- PROBLEM REQUIREMENTS
Please convert every line of the items below into a Markdown table with two columns, "Row" for a running number and "Line" for the line itself, skipping blank lines. Leave the pictures out of the answer.

- SOURCE MATERIAL
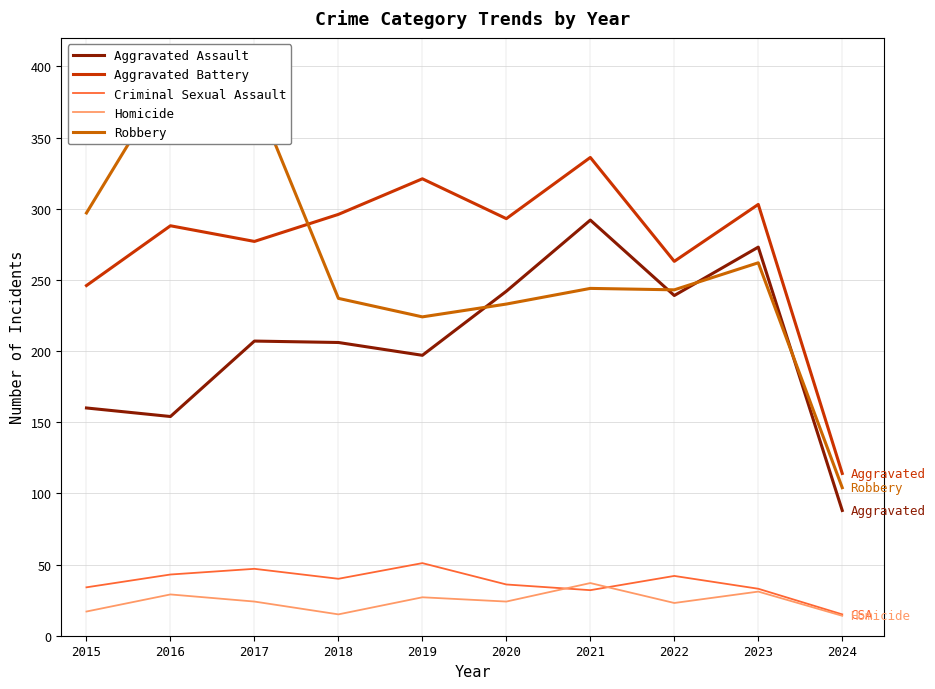

List the series in order of their peak value, lowest first.

Homicide, Criminal Sexual Assault, Aggravated Assault, Aggravated Battery, Robbery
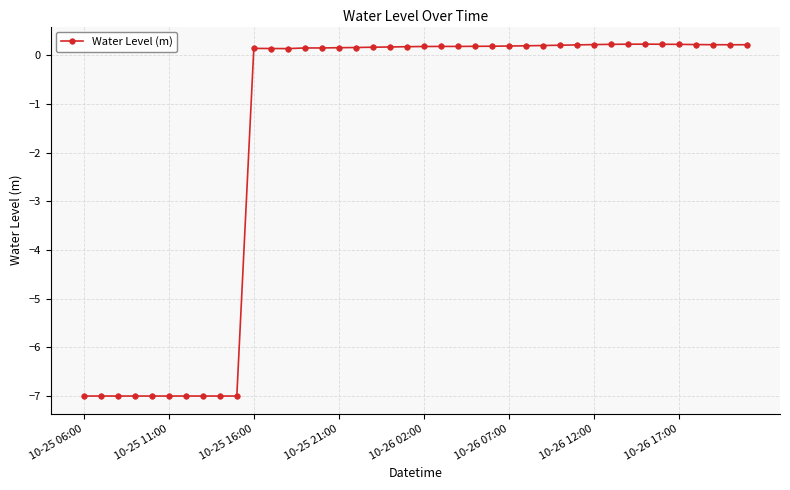

What is the value of the 32nd point from the left?

0.2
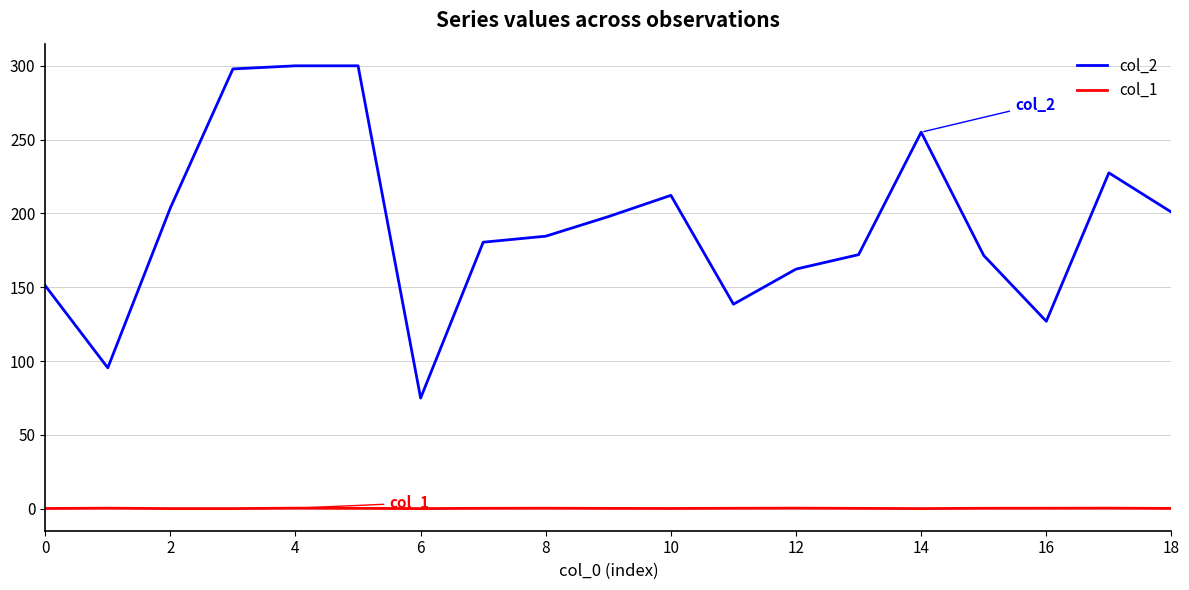

What is the minimum value for col_2?

75.0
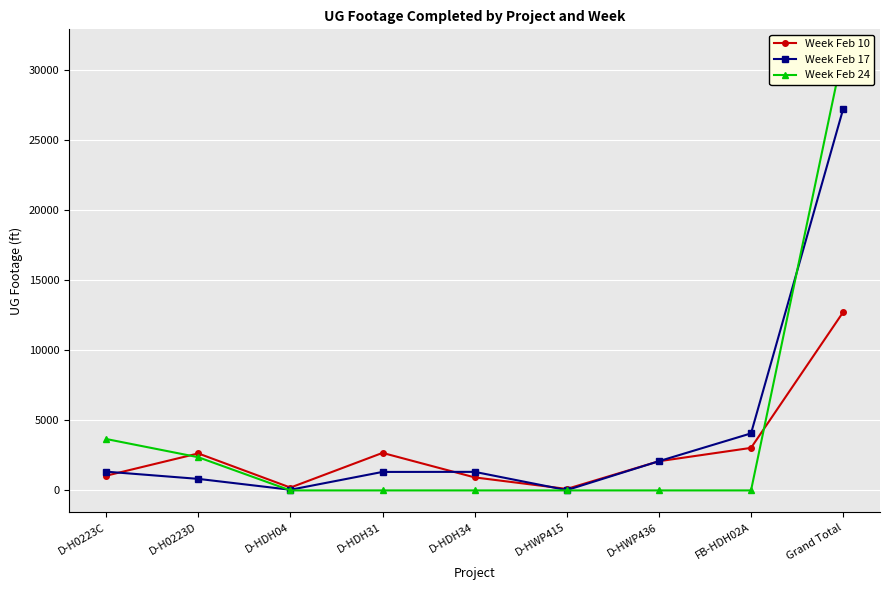

How many values in the Week Feb 10 series exceed 2082?

4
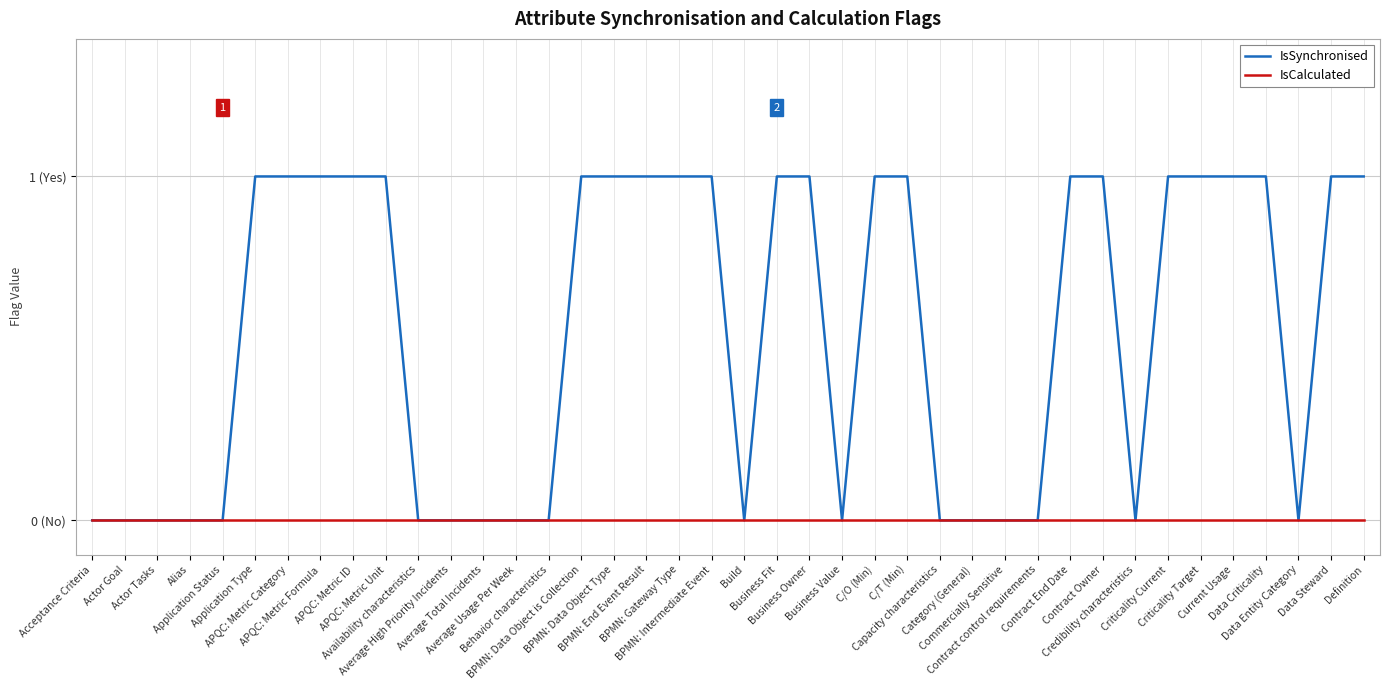

Is the value of IsCalculated at C/O (Min) greater than the value of IsSynchronised at C/O (Min)?

No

- ANSWER TO THIS EXERCISE
| Row | Line |
|---|---|
| 1 | List the series in order of their peak value, lowest first. |
| 2 | Homicide, Criminal Sexual Assault, Aggravated Assault, Aggravated Battery, Robbery |
| 3 | What is the value of the 32nd point from the left? |
| 4 | 0.2 |
| 5 | What is the minimum value for col_2? |
| 6 | 75.0 |
| 7 | How many values in the Week Feb 10 series exceed 2082? |
| 8 | 4 |
| 9 | Is the value of IsCalculated at C/O (Min) greater than the value of IsSynchronised at C/O (Min)? |
| 10 | No |